Wie werden bei diesem Wort die Hirten gestaunt haben! In dem Namen „Christus“, in ihrer Sprache „Messias“, d. H. der Gesalbte, befassten sich alle Hoffnungen, welche sie für ihr Volk hegten in Beziehung auf dessen bürgerliches und religiöses Leben. Bei uns ist Vaterlandsliebe und Eifer für das Reich Gottes zweierlei, in Israel aber war beides untrennbar verbunden; wenn ein Israelit seinem Volke Glück wünschte, so wünschte er nicht bloß das Wohlergehen seines irdischen Vaterlandes, sondern auch die Förderung des Reichs Gottes in der Welt, und alle diese Wünsche vereinigten sich in dem Namen „Christus“. Wenn dieser erschiene, dann sollte alles sich erfüllen, was die glühendste Vaterlandsliebe und der brennendste Eifer für Gottes Ehre sich wünschen konnte. Der Gesalbte hieß er, und die Salbung galt als Sinnbild für die. Mitteilung des Gottesgeistes, aus welchem alles, was es Großes im Volke Gottes gab, seinen Ursprung hatte. Dieser Geist sollte mit der Fülle seiner Gaben auf dem Christus ruhen, welcher aus Juda, dem mächtigsten Stamme des Volkes, und aus dem hochberühmten Königshause hervorgehen sollte als der Löwe aus Juda, als der längst verheißene Davidssohn. Das Heldentum Davids und die Weisheit Salomos vereint sollte in ihm in erhöhtem Maße wieder erscheinen. Zugleich aber sollte er auftreten als ein Prophet, größer als Elia oder Jesaja und einzig mit Mose, dem größten aller Gottesknechte des Alten Testaments, zu vergleichen, und als ein Priester nach der Weise jenes Priesterkönigs der Vorzeit, Melchisedek. Eine Zeit des Glücks und Segens sollte unter ihm für das Volk Gottes anbrechen. Er sollte der Zemah sein, unter welchem alles sprossen und blühen werde, alle Kräfte und Gaben des Volks zur glänzendsten Entfaltung gelangen werden.

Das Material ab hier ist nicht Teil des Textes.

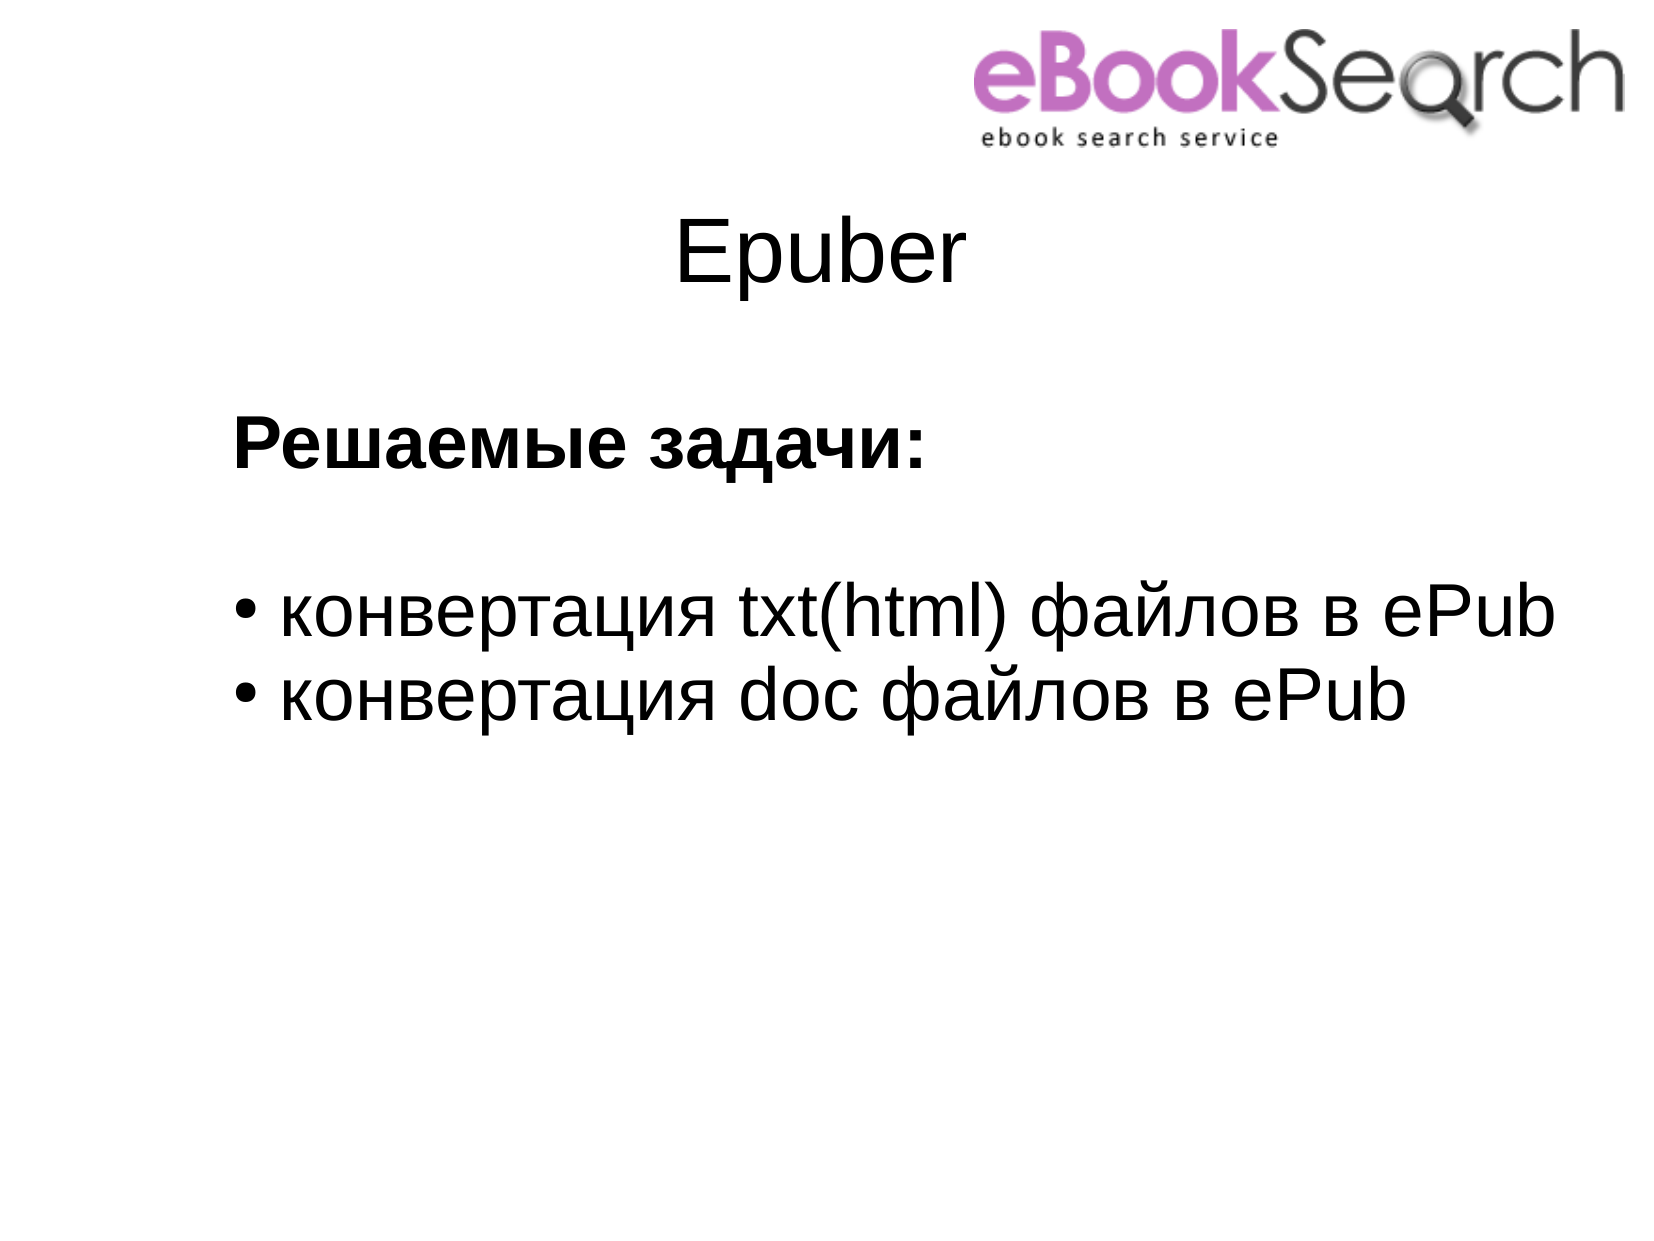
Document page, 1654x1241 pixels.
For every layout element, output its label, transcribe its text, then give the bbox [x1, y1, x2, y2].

title Epuber [76, 147, 1565, 355]
picture [974, 29, 1625, 148]
text_box Решаемые задачи: конвертация txt(html) файлов в ePub конвертация doc файлов в ePub [217, 393, 1574, 947]
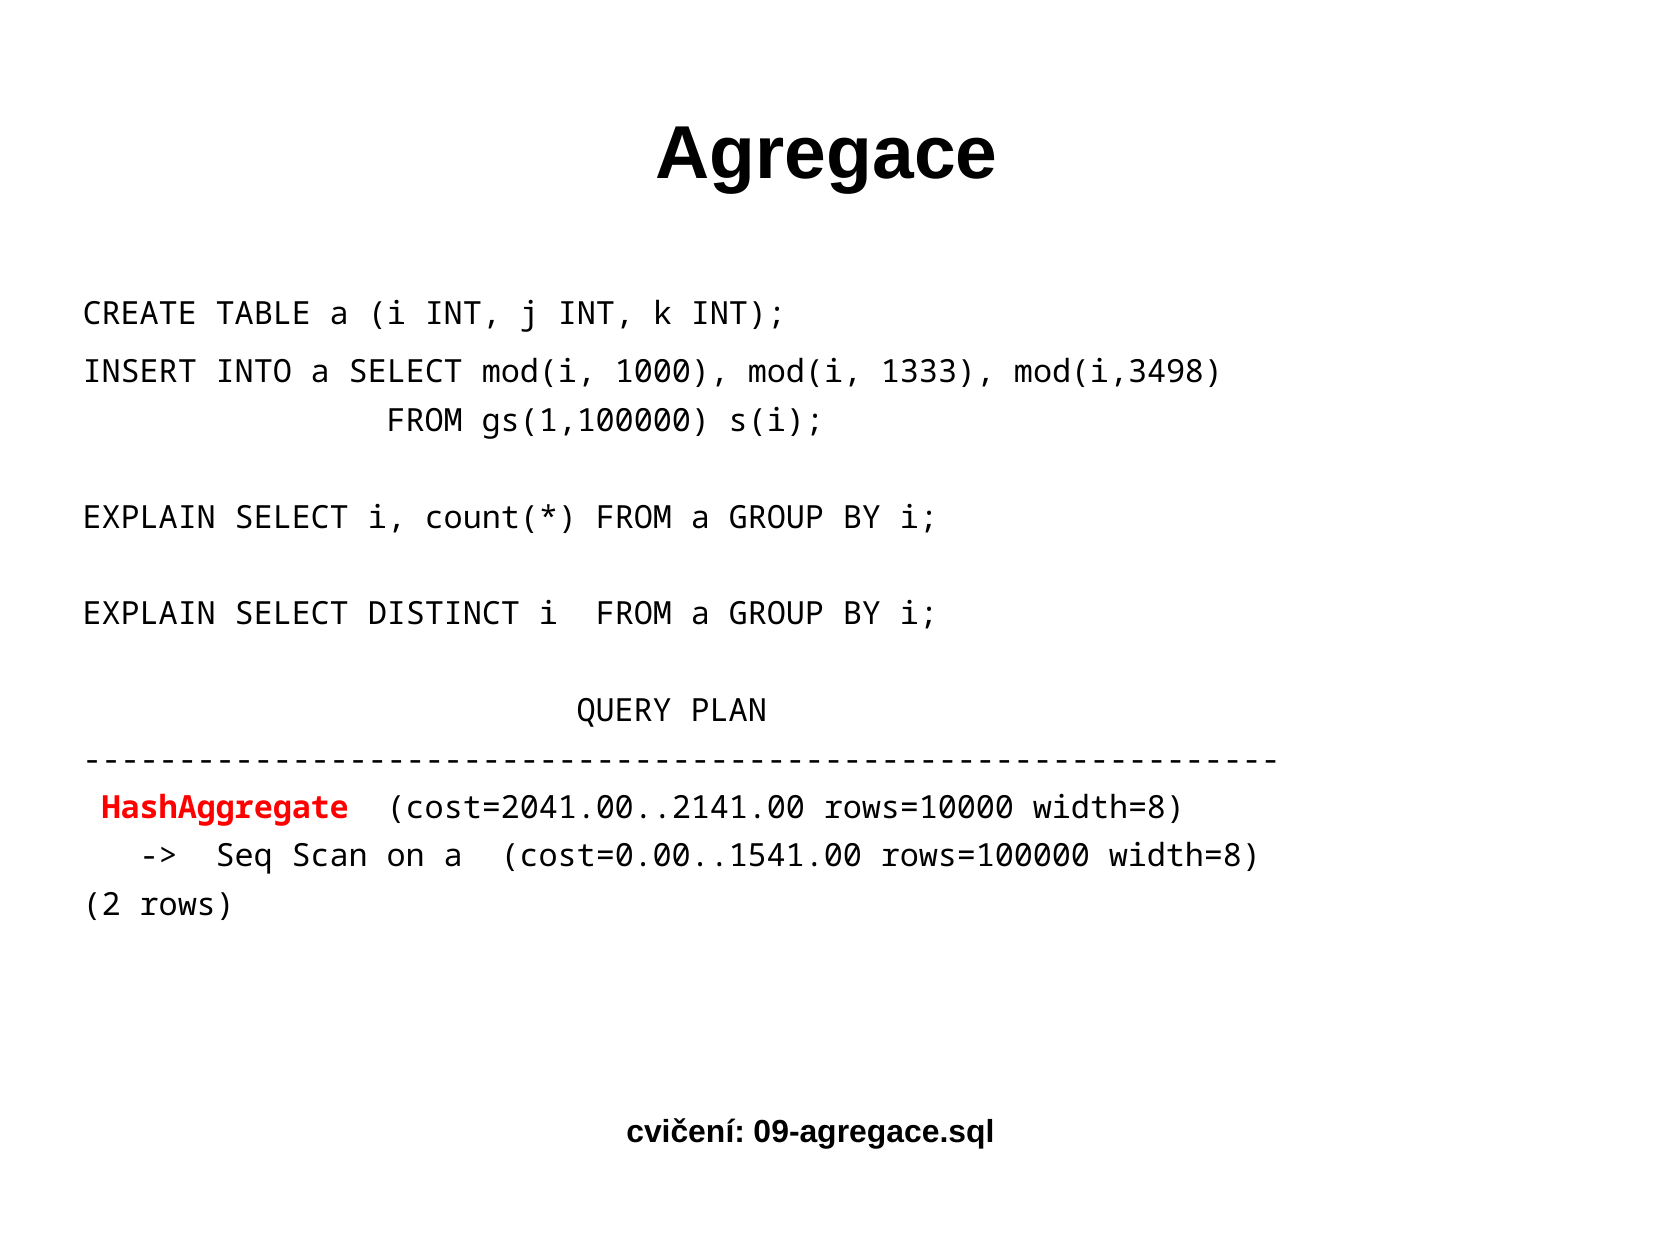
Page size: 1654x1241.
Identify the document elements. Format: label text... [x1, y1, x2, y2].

Alle diese Hoffnungen, welche sich mit dem Namen „Christus“ verbanden, traten bei dem Worte des Engels im Lichte der Erfüllung den Hirten vor die Seele. Für uns aber ist in dem Worte: „Er ist Christus“, noch etwas Größeres enthalten. Schon die Propheten hatten von Christo geweissagt, dass er dastehen werde als ein Panier unter den Völkern, und dass die Heiden nach ihm fragen werden. So deutet der Christusname darauf, dass der in Bethlehem Geborene nicht nur die edelste Blüte des jüdischen Volkes, sondern auch die köstlichste Frucht am großen Baume der Menschheit sei. Schon viele große Männer, ausgezeichnet auf den verschiedensten Gebieten menschlicher Tätigkeit, hat die Menschheit aus sich hervorgebracht. Wir bewundern, was sie geleistet im Frieden und Krieg, wir betrachten mit Staunen die Kunstwerke, welche sie hinterlassen, wir erfreuen uns der Erfindungen, durch welche sie zur Annehmlichkeit unseres Lebens beigetragen haben; aber doch ist keiner unter ihnen, den wir als Christus begrüßen, dem wir mit rückhaltlosem Vertrauen uns hingeben, mit unbegrenzter Verehrung huldigen könnten. Jeder derselben trägt etwas an sich, dass unser volles Zutrauen hindert. Und was ist das? Wenn ein Kind mit unbegrenzter Verehrung an seinen Eltern hängt, so können äußerliche Verhältnisse dieser Liebe keinen Eintrag tun. Wenn Vater und Mutter alt oder krank werden oder in Not geraten, so gibt das nur umso mehr Anlass, die dankbare Kindesliebe zu beweisen; aber lass das Kind gewahr werden, dass die Eltern es mit der Wahrheit nicht genau nehmen oder einer Unehrlichkeit sich schuldig machen, dann hat die Verehrung einen Stoß erhalten, von welchem sie sich nicht mehr erholt. Siehe also, was es dem Menschen unmöglich macht, einem andern mit unbegrenzter Liebe und Verehrung anzuhangen, das ist die Sünde. Sünde aber nehmen wir wahr - auch an den größten Helden der Menschheit. Ja, so lange einer dasteht im Zwielichte der Sage, mag er makellos erscheinen, wenn aber geschichtliche Forschung den Schleier lüftet, da sehen wir, dass er ein sündiger Mensch war gleich wie wir, da entdecken wir an ihm Volkssünden und Familiensünden, mit denen er behaftet ist, und dazu eigene Sünden, welche er vollbracht hat. Darum kann er nicht Christus sein.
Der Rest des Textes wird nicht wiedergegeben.